── RECORDED INFORMATION

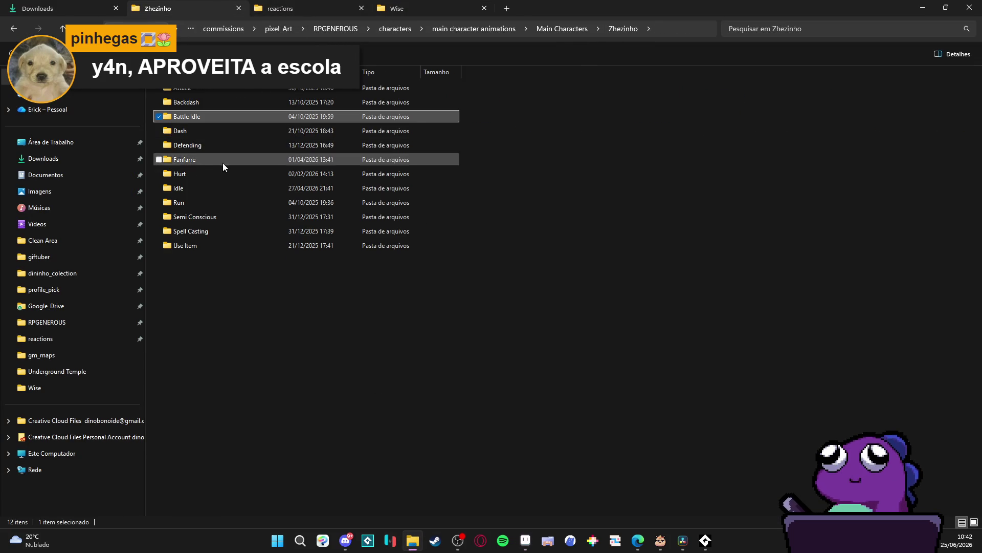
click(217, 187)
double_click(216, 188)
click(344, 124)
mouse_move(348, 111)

────

### WHAT YOU ARE ASKED TO DO
Print each line of the listing exactly and include no pictures.

### ANSWER SECTION
click(217, 187)
double_click(216, 188)
click(344, 124)
mouse_move(348, 111)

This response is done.